▶ [TEXT SHOWN]
A week ago I saw this tweet
Mapping how poverty in London changed from 2008 to 2013 ••• pic.twitter.com/Xr4mxzWUZy
— Barry Quirk (@BarryQuirk1) July 18, 2016
I couldn’t get any sense of what change had taken place or how the 2 maps compared, so I replied
— (((Steven Feldman))) (@StevenFeldman) July 19, 2016
Then I thought to myself, why don’t I try to make a more useful map? What follows is a summary of what I did, what worked, what didn’t. Hopefully it will be useful to someone and possibly a better map maker may even come up with a better way of doing this.
I couldn’t find the CASE UMBR data set that Barry had used. That was probably a good thing as Lower Super Output Areas (even just for London) is quite a large data set.
But thanks to The London DataStore it wasn’t hard to find some data on poverty in London. I downloaded:
There are 2 sets of boundary files because at some stage the boundaries changed (this was a source of confusion, data wrangling and I’m not sure if I have got it completely right!)
The starting point was to have a look at the data
- There is a tab for each year (plus one for metadata)
- The ward classifications changed in 2008 and then there seem to have been some further changes in boundaries after 2011. I decided that I would focus on the changes in Child Poverty for under 16 year olds between 2008 and 2013.
- There is some regional and borough data at the top of each tab which I deleted (and saved as a separate spreadsheet, just in case)
- I deleted the columns that I didn’t need
- I cleaned up the header row and created shorter field names
Sounds easy? Yes, but QGIS doesn’t handle spreadsheet imports as elegantly as one might hope 🙁 The problem was that the %age of children in each ward in poverty came through as a string not a number which meant that I couldn’t do any calculations on it. I tried everything I could think of xls, xlsx, changing formats – nothing worked. I installed the Spreadsheet Layers plugin for QGIS which made things better, the results were still rather flaky but they sort of worked.
Finally I created an extra tab to calculate the difference between child poverty rates per ward from 2008 and to 2013. Not quite as simple as I had expected because the wards changed a bit over the period, but with a bit of wrangling I managed to come up with something that sort of worked. I wanted to understand where poverty rates had reduced (or increased) so I decided to show the change in rate as a percentage (percentage changes in percentages may not be the best statistical tool but it was the best I could come up with and it magnifies the changes, anyone got a better suggestion?). This time round I saved the data as a csv (only one tab from the spreadsheet) which made it easier to import into QGIS.
Mapping the data
Once the the tabular data had been manipulated and formatted it was reasonably easy to open in QGIS and join to the spatial boundaries. I created three layers and saved them as shape files:
- Child Poverty 2008
- Child Poverty 2013
- Child Poverty Change
Thematic maps are really simple in QGIS
- Select properties for a layer and go to the Style tab
- Choose ‘Categorised’
- Select the column to thematically map (% of children under 16 in poverty for 1 & 2 above and change in %age for 3 above)
- Choosing a percentage to map means that the choropleth is normalised which will keep Ken Field happy (I am sure he will find plenty else that needs imroving)
- I chose ‘pretty breaks’ for the classes and then played around with the number of classes and colour ramps for each data set until it felt about right
- I then manually over-rode the class breaks to get nice simple ranges for the classification for each layer (e.g. 0% to 10%, 10% to 20% etc)

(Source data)
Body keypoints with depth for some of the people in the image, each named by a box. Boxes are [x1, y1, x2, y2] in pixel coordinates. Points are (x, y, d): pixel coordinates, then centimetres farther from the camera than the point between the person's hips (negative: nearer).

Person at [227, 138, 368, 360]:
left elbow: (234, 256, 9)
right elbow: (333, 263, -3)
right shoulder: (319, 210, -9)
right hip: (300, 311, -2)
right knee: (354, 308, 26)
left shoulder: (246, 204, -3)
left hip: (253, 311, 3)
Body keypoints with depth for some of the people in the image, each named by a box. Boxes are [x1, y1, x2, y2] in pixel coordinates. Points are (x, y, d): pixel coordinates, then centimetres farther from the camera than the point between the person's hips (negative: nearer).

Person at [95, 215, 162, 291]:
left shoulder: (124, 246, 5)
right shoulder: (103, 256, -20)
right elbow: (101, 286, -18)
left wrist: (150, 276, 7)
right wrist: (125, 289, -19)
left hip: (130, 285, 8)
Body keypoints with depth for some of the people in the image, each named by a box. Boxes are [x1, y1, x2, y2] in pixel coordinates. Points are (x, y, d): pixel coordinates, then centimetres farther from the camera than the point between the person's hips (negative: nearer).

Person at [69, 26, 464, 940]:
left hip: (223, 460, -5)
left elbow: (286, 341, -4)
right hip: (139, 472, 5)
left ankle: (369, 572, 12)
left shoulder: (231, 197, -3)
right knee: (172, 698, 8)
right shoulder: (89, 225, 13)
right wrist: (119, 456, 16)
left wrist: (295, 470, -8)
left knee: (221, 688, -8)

==

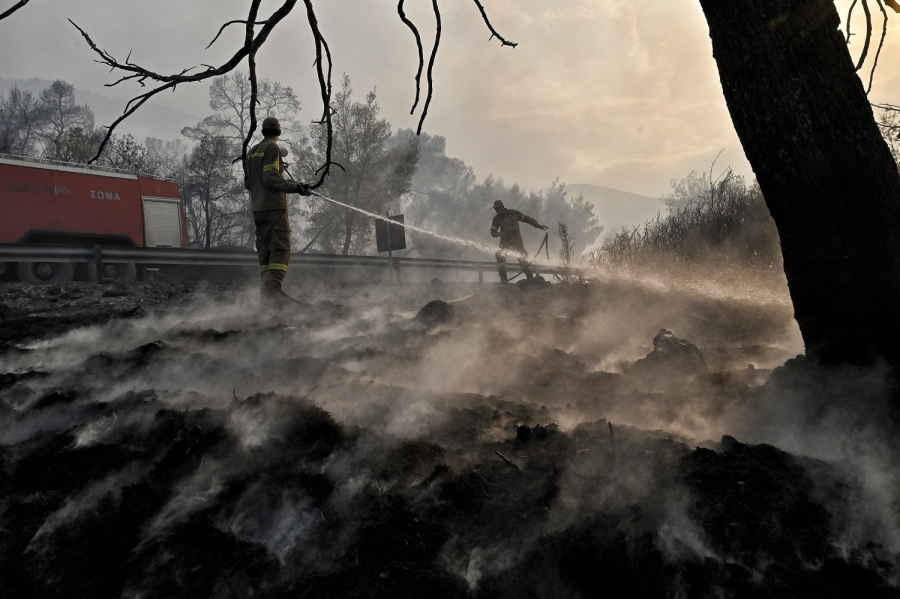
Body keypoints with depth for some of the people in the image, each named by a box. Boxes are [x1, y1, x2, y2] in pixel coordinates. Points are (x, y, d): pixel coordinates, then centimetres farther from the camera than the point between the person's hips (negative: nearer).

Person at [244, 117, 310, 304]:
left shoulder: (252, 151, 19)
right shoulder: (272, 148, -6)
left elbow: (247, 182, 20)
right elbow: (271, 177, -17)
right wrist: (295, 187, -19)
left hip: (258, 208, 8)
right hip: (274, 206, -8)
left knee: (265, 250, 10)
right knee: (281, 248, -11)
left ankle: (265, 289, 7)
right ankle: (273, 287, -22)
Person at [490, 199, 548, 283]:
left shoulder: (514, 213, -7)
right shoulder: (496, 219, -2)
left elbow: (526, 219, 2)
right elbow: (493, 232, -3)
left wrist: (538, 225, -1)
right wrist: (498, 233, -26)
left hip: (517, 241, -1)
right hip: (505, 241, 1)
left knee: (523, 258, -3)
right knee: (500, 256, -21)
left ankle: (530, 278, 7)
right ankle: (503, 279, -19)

▶ [TASKS]
[1] Which layers were created and saved as shape files, according to the London child poverty mapping post?
[2] Output the passage of the London child poverty mapping post between "I couldn’t find" and "2008 and 2013.", inclusive.
The listing comes from a source unrelated to the text.

▶ [RESPONSES TO THE TASKS]
[1]
- Child Poverty 2008
- Child Poverty 2013
- Child Poverty Change

[2]
I couldn’t find the CASE UMBR data set that Barry had used. That was probably a good thing as Lower Super Output Areas (even just for London) is quite a large data set.
But thanks to The London DataStore it wasn’t hard to find some data on poverty in London. I downloaded:
There are 2 sets of boundary files because at some stage the boundaries changed (this was a source of confusion, data wrangling and I’m not sure if I have got it completely right!)
The starting point was to have a look at the data
- There is a tab for each year (plus one for metadata)
- The ward classifications changed in 2008 and then there seem to have been some further changes in boundaries after 2011. I decided that I would focus on the changes in Child Poverty for under 16 year olds between 2008 and 2013.